Euclide is also the author of the Données (94 theorems) and of optics and reflecting the . Its writings Surfaces , Porismes , the Conical S , the book of the Paradox S and the Elements of Music have all disappeared.

Euclide was perhaps not a mathematician of foreground, but the quality of the Elements in made the Master of mathematics of antiquity.

  • Introductio harmonica , where it treats music;

  • Optica, Catoptrica ;
  • De Divislonibus (of the division of the polygons) , disputed work and of which there remains only one Latin version;
  • Porismes , restored according to the analysis left by Pappus and published in 1860 with Paris by Michel Chasles.

Its complete Œuvres was given by David Gregory, Oxford, 1703, Greek-Latin, and was translated into French by François Peyrard, Paris, 1814 - 1818, 3 volumes in-4, with Greek text and Latin translation.

Contemporary bibliography

Euclide, the elements . Volume I, Books I-IV, plane Geometry; transl. of the text of Heiberg and comments by Bernard Vitrac; general introduction by Maurice Caveing. Paris: University presses of France, 1990. (Library of history of sciences). 531 p. ISBN 2-13-043240-9.

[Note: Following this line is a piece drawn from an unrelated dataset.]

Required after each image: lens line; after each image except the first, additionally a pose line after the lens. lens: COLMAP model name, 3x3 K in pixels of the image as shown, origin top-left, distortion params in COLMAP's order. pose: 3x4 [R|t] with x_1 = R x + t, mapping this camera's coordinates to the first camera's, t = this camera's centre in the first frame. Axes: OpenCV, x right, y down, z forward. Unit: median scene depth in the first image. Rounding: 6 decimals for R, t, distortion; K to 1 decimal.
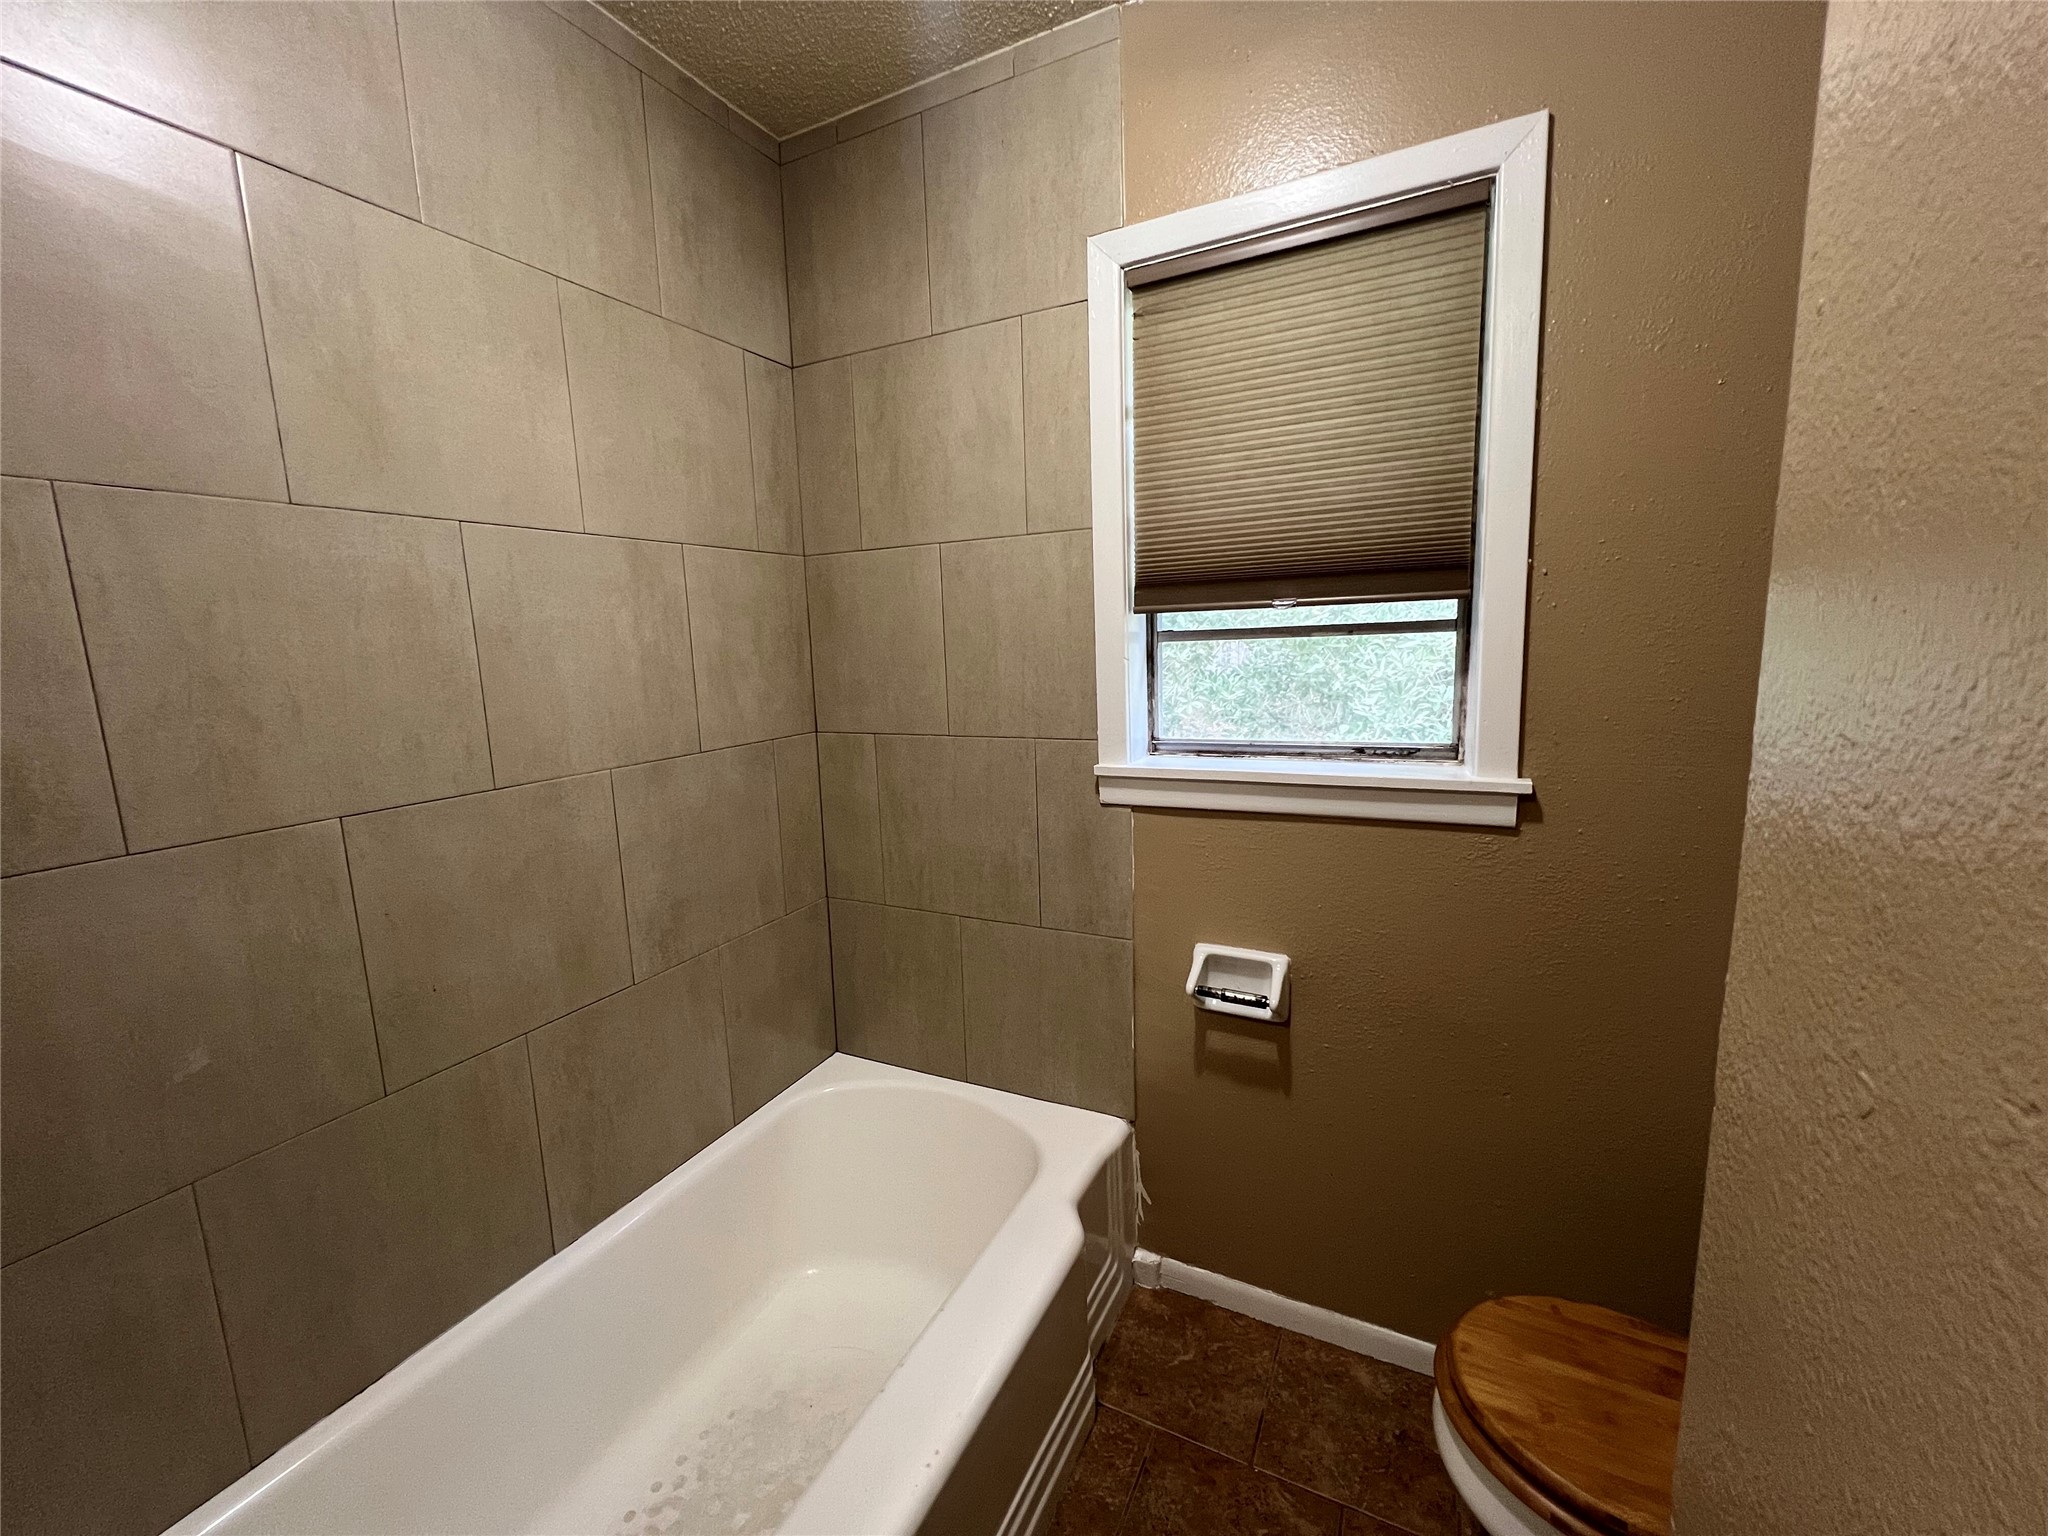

Euclide, the elements . Volume II, Books V to IX V-VI, Proportions and similarity; Books VII-IX, Arithmetic; transl. of the text of Heiberg and comments by Bernard Vitrac. Paris: University presses of France, 1994. (Library of history of sciences). 572p. ISBN 2-13-045568-9.

Euclide, the elements . Volume III, Delivers X, Grandeurs commensurable and incommensurable, classification of the irrational lines; transl. of the text of Heiberg and comments by Bernard Vitrac. Paris: University presses of France, 1998. (Library of history of sciences). 432 p. ISBN 2-13-049586-9.

Euclide, the elements . Volume IV, Delivers XI-XIII, Géométrie of the solids; transl. of the text of Heiberg and comments by Bernard Vitrac. Paris: University presses of France, 2001. (Library of history of sciences). 482 p. ISBN 2-13-051927-X.